- Goal of the exercise
From the records below, extract only the lines running from the line with "left knee: (281, 358)" to the line with "left hip: (15, 226)", both lines included, reproducing them exactly.

- Dataset
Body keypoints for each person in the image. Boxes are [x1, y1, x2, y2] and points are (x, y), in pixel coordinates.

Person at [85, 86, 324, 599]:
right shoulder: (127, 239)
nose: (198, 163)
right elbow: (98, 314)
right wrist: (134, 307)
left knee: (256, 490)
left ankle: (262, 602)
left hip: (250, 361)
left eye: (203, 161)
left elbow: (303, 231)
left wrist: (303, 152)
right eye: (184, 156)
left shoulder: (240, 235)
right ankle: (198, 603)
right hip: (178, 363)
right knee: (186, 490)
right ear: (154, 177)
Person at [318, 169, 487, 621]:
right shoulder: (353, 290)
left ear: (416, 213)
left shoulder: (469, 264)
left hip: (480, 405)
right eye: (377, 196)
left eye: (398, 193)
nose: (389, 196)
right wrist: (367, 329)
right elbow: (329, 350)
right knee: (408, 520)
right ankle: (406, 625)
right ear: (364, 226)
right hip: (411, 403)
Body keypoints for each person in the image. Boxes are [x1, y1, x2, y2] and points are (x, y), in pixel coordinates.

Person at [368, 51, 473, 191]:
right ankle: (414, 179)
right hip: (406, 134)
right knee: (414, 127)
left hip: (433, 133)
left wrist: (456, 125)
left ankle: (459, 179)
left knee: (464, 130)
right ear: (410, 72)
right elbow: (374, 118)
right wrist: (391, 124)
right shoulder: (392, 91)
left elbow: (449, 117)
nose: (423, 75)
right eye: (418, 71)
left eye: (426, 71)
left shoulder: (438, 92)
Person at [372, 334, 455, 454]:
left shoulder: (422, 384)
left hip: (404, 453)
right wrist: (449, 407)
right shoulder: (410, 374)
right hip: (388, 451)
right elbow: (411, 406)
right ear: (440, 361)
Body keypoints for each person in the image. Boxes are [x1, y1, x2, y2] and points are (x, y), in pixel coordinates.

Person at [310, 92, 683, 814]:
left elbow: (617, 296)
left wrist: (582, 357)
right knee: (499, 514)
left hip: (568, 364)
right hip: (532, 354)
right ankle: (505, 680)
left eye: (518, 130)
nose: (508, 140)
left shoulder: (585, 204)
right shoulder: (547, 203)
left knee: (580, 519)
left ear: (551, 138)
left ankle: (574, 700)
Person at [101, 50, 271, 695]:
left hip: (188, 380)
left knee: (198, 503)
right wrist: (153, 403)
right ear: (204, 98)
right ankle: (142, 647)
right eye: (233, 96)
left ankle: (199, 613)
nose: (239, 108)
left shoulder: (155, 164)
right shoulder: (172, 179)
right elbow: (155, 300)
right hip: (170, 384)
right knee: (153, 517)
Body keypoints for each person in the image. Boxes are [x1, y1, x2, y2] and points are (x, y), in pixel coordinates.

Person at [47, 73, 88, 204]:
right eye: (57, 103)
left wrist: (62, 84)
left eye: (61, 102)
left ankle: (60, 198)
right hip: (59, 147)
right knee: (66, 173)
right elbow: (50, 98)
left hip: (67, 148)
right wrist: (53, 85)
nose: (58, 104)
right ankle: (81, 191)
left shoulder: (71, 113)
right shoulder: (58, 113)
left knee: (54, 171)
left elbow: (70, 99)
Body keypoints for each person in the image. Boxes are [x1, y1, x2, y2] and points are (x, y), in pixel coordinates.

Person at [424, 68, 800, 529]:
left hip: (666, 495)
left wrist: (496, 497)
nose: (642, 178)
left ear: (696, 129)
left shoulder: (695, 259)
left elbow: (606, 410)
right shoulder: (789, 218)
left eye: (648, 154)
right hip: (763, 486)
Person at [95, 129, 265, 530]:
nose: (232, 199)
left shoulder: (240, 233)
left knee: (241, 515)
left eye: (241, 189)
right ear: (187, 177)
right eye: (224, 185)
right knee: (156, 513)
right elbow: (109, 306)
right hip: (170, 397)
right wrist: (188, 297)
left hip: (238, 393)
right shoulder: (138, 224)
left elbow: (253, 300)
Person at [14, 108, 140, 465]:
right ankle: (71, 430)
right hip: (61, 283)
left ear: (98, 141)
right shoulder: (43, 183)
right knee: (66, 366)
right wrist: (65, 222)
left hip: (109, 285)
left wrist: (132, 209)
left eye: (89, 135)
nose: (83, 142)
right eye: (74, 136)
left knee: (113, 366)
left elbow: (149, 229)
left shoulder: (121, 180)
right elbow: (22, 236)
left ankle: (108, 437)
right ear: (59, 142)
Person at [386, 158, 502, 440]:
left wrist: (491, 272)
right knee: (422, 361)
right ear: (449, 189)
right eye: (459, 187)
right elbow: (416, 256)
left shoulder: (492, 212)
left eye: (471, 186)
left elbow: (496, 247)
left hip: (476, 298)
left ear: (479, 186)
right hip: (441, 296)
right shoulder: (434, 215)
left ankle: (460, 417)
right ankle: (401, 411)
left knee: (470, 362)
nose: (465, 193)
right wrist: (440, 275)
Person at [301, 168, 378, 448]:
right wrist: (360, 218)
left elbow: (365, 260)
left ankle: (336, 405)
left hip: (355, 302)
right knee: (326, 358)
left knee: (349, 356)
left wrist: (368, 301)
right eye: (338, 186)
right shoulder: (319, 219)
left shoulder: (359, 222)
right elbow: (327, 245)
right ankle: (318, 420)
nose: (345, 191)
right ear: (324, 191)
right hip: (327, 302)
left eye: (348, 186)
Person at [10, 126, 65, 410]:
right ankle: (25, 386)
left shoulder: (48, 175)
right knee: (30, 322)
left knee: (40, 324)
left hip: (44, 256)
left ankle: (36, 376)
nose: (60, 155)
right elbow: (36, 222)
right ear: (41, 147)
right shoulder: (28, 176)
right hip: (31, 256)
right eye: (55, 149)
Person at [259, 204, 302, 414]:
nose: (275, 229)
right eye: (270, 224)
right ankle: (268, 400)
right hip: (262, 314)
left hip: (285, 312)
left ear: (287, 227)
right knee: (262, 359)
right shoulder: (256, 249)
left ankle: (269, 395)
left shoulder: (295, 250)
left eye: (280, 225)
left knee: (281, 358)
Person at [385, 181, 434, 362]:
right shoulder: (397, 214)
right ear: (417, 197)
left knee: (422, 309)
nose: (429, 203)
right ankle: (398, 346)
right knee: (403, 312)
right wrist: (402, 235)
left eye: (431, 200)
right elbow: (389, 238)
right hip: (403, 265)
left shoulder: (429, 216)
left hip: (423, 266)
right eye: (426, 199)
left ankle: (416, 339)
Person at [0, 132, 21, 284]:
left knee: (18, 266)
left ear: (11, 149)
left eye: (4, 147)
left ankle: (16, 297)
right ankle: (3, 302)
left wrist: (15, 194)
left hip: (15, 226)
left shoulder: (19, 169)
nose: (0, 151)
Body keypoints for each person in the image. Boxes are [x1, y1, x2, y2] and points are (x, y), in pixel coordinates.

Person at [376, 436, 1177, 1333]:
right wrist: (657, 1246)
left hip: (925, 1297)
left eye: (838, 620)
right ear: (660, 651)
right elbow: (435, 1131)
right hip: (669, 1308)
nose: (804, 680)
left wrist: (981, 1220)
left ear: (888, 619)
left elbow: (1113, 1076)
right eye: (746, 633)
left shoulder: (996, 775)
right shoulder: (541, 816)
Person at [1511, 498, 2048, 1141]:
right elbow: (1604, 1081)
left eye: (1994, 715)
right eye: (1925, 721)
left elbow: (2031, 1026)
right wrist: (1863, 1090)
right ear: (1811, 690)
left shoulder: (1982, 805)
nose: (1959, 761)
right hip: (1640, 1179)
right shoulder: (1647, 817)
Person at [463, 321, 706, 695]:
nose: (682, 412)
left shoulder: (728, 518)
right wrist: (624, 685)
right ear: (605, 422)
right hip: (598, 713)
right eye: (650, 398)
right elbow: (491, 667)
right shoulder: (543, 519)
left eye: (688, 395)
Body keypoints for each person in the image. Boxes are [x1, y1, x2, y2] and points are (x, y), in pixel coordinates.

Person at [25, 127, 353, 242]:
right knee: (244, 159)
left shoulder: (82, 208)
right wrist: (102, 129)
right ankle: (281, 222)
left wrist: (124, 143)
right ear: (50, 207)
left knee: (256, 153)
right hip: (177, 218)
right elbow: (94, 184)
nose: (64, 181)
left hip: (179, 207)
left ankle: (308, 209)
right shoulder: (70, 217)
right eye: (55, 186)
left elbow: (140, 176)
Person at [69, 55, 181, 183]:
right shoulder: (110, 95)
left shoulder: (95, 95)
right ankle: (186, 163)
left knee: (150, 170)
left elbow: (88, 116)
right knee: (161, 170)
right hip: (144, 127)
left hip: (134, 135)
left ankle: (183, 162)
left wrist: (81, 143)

- Response below
left knee: (281, 358)
Person at [385, 181, 434, 362]:
right shoulder: (397, 214)
right ear: (417, 197)
left knee: (422, 309)
nose: (429, 203)
right ankle: (398, 346)
right knee: (403, 312)
right wrist: (402, 235)
left eye: (431, 200)
right elbow: (389, 238)
right hip: (403, 265)
left shoulder: (429, 216)
left hip: (423, 266)
right eye: (426, 199)
left ankle: (416, 339)
Person at [0, 132, 21, 284]:
left knee: (18, 266)
left ear: (11, 149)
left eye: (4, 147)
left ankle: (16, 297)
right ankle: (3, 302)
left wrist: (15, 194)
left hip: (15, 226)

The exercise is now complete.